It takes two to make a child, so why is only one raising them?

Naturally, a family is made up of mother, father, and children. Children are supposed to be raised by both parents, and we all accept that father and mother have vital roles in upbringing their children into potential and useful people to contribute to social development. However, it is quite challenging if we want to compare whether the mother or father is more important. What if the mother is more important, is she has to assume more responsibility, or what if the father is, ought he to assume more? On my point of view, in no account should parents assume unequal responsibility due to children development sake, the difficulty of raising children, and family happiness.

A child’s health and well-being are important and also contribute to a healthy, productive adolescence and adulthood. Parents can play an important role in helping their children use or strengthen behaviors, skills, attitudes, and motivation that promote their physical and mental health and overall well being in childhood, adolescence and well into their adulthood. As you grow up, you are taught many life lessons from your experienced parents. Your parents’ duty is to nurture you so that you can grow up to become a person who is strong and able to support oneself. Parents must realize that when it comes to raising a child, they both must put in an equal amount of effort so that the child learns new things, prevents family breakdowns or arguments and prevents the child from straying off the ‘right’ path as they say.

It is a typical situation where the father is the one who is assumed as not being a part of raising their child.

Raising children is not an easy task. When they were babies, from milk, food, cloth, cleaning, learning to walk, or sleep is all stressful. They are twenty-four hours needed to be taken care of. What if the baby gets sick, not only money that you have to pay but also the nervousness you encounter. As they grow up and go to school, more thing parents need to concern whether they study well, make friend with a gangster, play school truant, or eat something unhealthy.

Furthermore, every child is different, using the old way to teach children will not work with your own children.

You need more time to observe them and choose the best way. In an article I read online, mentions taking care children is extremely hard, and a wrong way of teaching children is frustrating for you as well as the child. Raising the child alone is even tougher. Mother or father alone can’t handle those stresses. Remember besides your children who need care, you yourself also need to rest. You need a partner who can give encouragement and warm. Nevertheless, with both parents share responsibility, thing is solved.

Last but not least, that both parents share equal responsibility increases family happiness. The more time you are with each other, the more understanding you have for each other. Everyone in the family feels close and warm. It brings peaceful environment to children as well the whole family.

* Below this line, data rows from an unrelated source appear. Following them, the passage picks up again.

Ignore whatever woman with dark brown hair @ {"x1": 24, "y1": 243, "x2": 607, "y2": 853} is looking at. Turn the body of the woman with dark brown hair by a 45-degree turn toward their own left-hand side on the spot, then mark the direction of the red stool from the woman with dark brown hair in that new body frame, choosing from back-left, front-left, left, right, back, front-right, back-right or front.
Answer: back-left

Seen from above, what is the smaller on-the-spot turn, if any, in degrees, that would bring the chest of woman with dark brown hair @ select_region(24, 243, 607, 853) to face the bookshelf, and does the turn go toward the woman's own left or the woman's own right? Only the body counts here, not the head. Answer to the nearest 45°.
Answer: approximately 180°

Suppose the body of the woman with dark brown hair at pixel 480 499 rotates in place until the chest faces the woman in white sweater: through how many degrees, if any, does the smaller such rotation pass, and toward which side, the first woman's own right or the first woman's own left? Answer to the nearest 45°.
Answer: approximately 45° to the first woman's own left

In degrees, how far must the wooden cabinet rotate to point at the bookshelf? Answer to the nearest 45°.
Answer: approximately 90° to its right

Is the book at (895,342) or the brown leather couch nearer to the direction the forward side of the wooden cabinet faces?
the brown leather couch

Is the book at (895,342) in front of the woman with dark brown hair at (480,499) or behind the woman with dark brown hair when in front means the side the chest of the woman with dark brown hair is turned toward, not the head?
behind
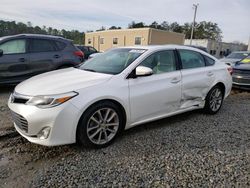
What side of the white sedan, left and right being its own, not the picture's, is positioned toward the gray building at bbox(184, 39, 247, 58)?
back

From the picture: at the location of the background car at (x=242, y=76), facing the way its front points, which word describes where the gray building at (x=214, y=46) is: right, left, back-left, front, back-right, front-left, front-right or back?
back-right

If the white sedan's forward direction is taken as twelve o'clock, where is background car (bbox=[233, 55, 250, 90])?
The background car is roughly at 6 o'clock from the white sedan.

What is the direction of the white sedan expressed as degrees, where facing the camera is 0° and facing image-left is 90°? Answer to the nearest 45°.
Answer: approximately 45°

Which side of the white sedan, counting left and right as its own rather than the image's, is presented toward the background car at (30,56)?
right

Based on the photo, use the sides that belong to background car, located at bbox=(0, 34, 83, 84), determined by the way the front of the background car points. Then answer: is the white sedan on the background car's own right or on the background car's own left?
on the background car's own left

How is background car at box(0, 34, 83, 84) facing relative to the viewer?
to the viewer's left

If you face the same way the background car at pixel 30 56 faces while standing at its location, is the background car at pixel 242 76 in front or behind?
behind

My counterpart might say that parents can’t share equal responsibility because father is busier at work to own for the living. He doesn’t have time to take care of their children. Mother needs to be responsible for it. This argument has some merit on the surface. Remember marriage is not all our sharing task to do, but love. Work at house, taking care of the baby and household, is much more stressful than the job outside. In addition, everyone is busy; it is just the matter of how you manage your time, and what if the mother, unfortunately, passes away, who will take care of our children? How could you support to take care of them when you and they are almost strangers? If father don’t have time for his children, it will reduce the family happiness.

To sum up, because of the interest in children’s development, the stress of raising children, and the family satisfaction, sharing equal responsibility is a must. Every parent should take this into consideration because children are weak and innocent they need both cares and support to help them accept the new thing, learn the social value, and meet with the social expectation.